Knobs can be inserted anywhere on the grid, and they can be easily connected to any parameter in the Kontakt editor.

Unlike other GUI generators out there, Konstruktor runs inside Kontakt itself, meaning you can build and test the interface at the same time, and easily make changes without leaving the Kontakt environment.







Hopefully it will prove useful for new Kontakt users who want to start building instruments without learning to write code, and it may also be helpful for experienced developers who want an easy way to test their in-progress instruments, before hiring a UI designer.

Personally, I'm using it for quickly mocking up ideas, so I don't have to waste time scripting something that I might later replace or discard.

Although in its early stages right now, I hope it proves useful to someone.

Any feedback for future updates is welcome. My first priority at the moment is allowing the user to add different types of controls, like sliders, labels and buttons.

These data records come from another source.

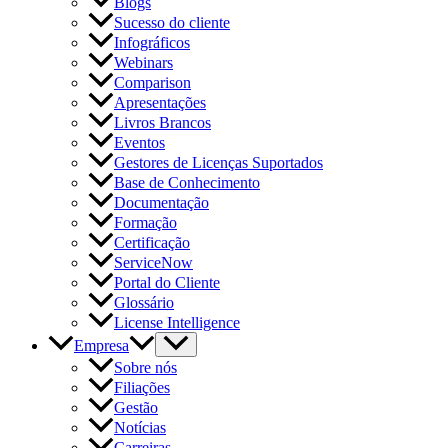
Blogs
Sucesso do cliente
Infográficos
Webinars
Comparison
Apresentações
Livros Brancos
Eventos
Gestores de Licenças Suportados
Base de Conhecimento
Documentação
Formação
Certificação
ServiceNow
Portal do Cliente
Glossário
License Intelligence
Empresa
Sobre nós
Filiações
Gestão
Notícias
Carreiras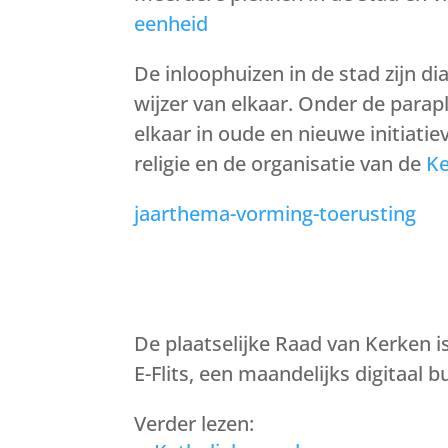
eenheid
De inloophuizen in de stad
zijn d
wijzer van elkaar. Onder de parap
elkaar in oude en nieuwe initiat
religie en de organisatie van de
K
jaarthema-vorming-toerusting
De plaatselijke Raad van Kerken 
E-Flits, een maandelijks digitaal b
Verder lezen:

http://willbedfordmusic.co.uk/konstruktor.html


----------



## d.healey (Jun 13, 2015)

Looks like fun, well done! I'll give it a go


----------



## d.healey (Jun 13, 2015)

The current version seems to only allow an interface of knobs to be built, do you plan to make it possible to add other controls - buttons, menus, sliders, labels etc. - in the future?


----------



## mk282 (Jun 13, 2015)

Second to last line in his post.


----------



## d.healey (Jun 13, 2015)

Oh yea! duh :oops:


----------



## willbedford (Jun 14, 2015)

Yep - really really basic at the moment. Although I've already had some great feedback (and a donation) from someone who's using it in an instrument. :D


----------



## willbedford (Jun 14, 2015)

And here it is. A nice free cinematic vocal library, made using Konstruktor.
http://stefanomaccarelli.com/2015/06/02/claras-vocal-kontakt-library/ (http://stefanomaccarelli.com/2015/06/02 ... t-library/)


----------



## klubertanz (Jun 30, 2015)

Hello and thanks, Will!


----------



## ulrik (Jun 30, 2015)

Hi Will and thank you for this, it's much appreciated!


----------



## synapse21 (Jul 5, 2015)

I seem to be having trouble getting these to load up in Kontakt 5.5 in the User menu of the script presets.

I believe I have the Konstructor folder in the correct location (C:\Users\<user>\Documents\Native Instruments\Kontakt 5\presets\Konstruktor), but nothing appears.

Anything else I am missing?

Thank you!


----------



## EvilDragon (Jul 6, 2015)

The folder is not correct 

\presets\scripts


----------



## synapse21 (Jul 6, 2015)

Ahh, that was it. Thank you.


----------



## Guy Rowland (Jul 6, 2015)

This looks like a great idea. Keep us posted on developments - cheers.


----------